:: Page text ::

******

PCI express from a Xilinx/Altera FPGA to a Linux machine: Making it easy

This post was written by eli on April 25, 2011
Posted Under: FPGA,Intel FPGA (Altera),Linux kernel,PCI express

Update: The project is up and running, available for a large range of FPGAs. Click here to visit its home page.

Over the years in which I’ve worked on FPGA projects, I’ve always been frustrated by the difficulty of communicating with a PC. Or an embedded processor running a decent operating system, for that matter. It’s simply amazing that even though the FPGA’s code is implemented on a PC and programmed from the PC, it’s so complicated to move application data between the PC and the FPGA. Having a way to push data from the PC to the FPGA and pull other data back would be so useful not only for testing, but it could also be the actual application.

So wouldn’t it be wonderful to have a standard FIFO connection on the FPGA, and having the data written to the FIFO showing up in a convenient, readable way on the PC? Maybe several FIFOs? Maybe with configurable word widths? Well, that’s exactly the kind of framework I’m developing these days.

Xillybus usage example

Xillybus usage example (click to enlarge)

The usage idea is simple: A configurable core on the FPGA, which exposes standard FIFO interface lines to its user. On the other side we have a Linux-running PC or embedded processor, where there is a /dev device file for each FIFO in the FPGA. When a byte is written to the FIFO in the FPGA, it’s soon readable from the device file. Data is streamed naturally and seamlessly from the FIFO on the FPGA to a simple file descriptor in a userspace Linux application. No hassle with the I/O. Just simple FPGA design on one side, and a simple application on the Linux machine.

******

:: Given data ::

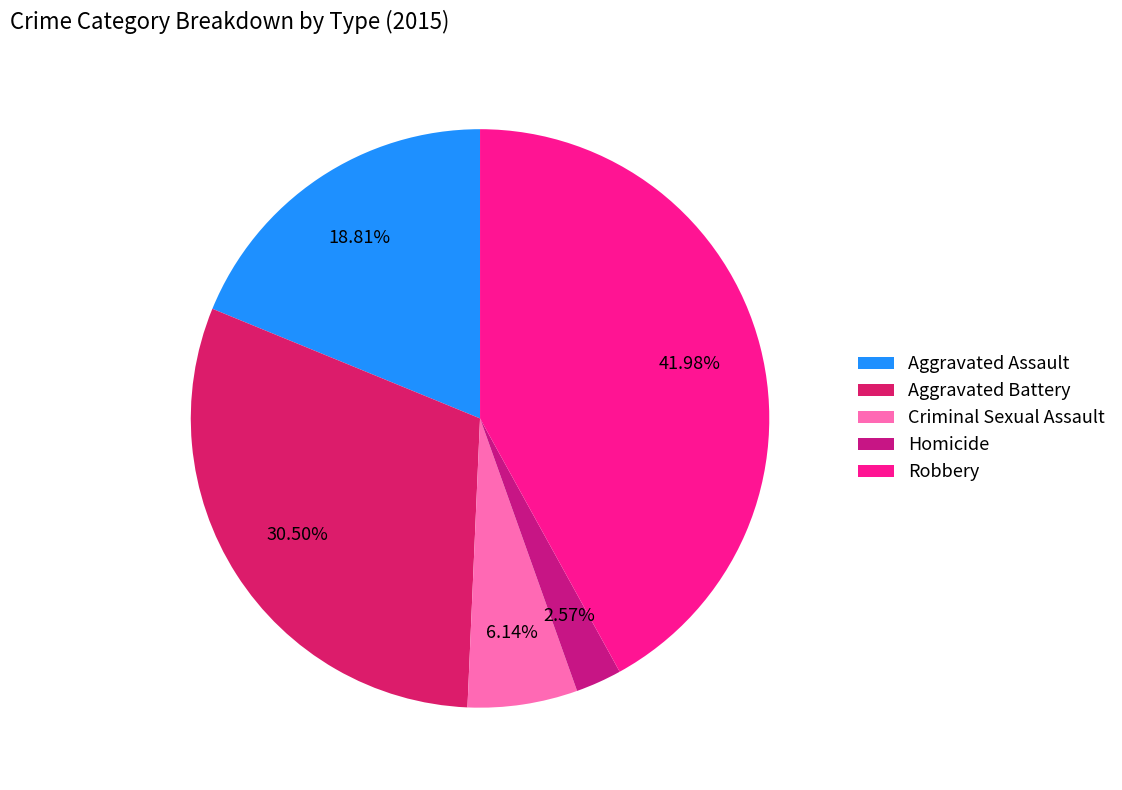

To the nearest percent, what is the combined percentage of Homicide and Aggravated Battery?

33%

******

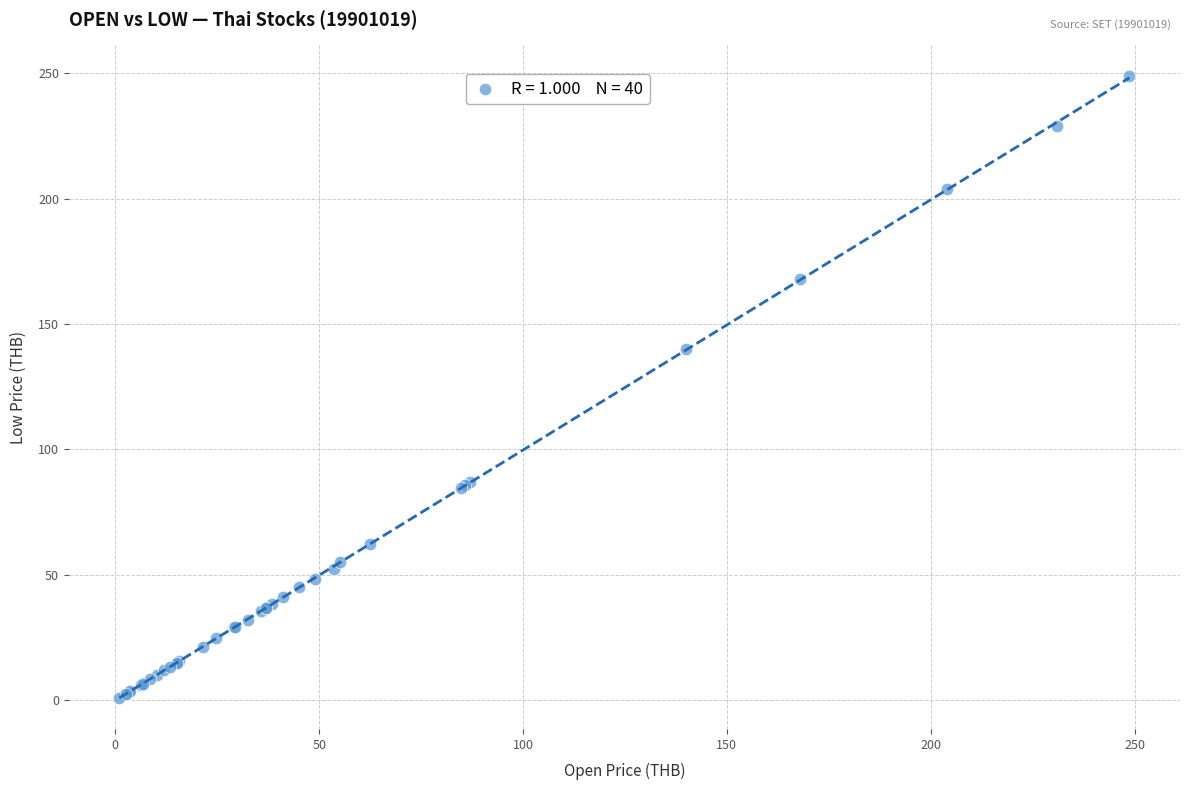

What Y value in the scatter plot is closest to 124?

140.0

******

:: Explore the material ::
• 1. Copy the PCI express post from "Over the years" to "developing these days.", replacing "frustrated" with "annoyed".
• 2. In the PCI express post, what is there for each FIFO in the FPGA on the Linux-running PC or embedded processor?

:: Problem solutions ::
• 1.
Over the years in which I’ve worked on FPGA projects, I’ve always been annoyed by the difficulty of communicating with a PC. Or an embedded processor running a decent operating system, for that matter. It’s simply amazing that even though the FPGA’s code is implemented on a PC and programmed from the PC, it’s so complicated to move application data between the PC and the FPGA. Having a way to push data from the PC to the FPGA and pull other data back would be so useful not only for testing, but it could also be the actual application.

So wouldn’t it be wonderful to have a standard FIFO connection on the FPGA, and having the data written to the FIFO showing up in a convenient, readable way on the PC? Maybe several FIFOs? Maybe with configurable word widths? Well, that’s exactly the kind of framework I’m developing these days.

• 2. A /dev device file.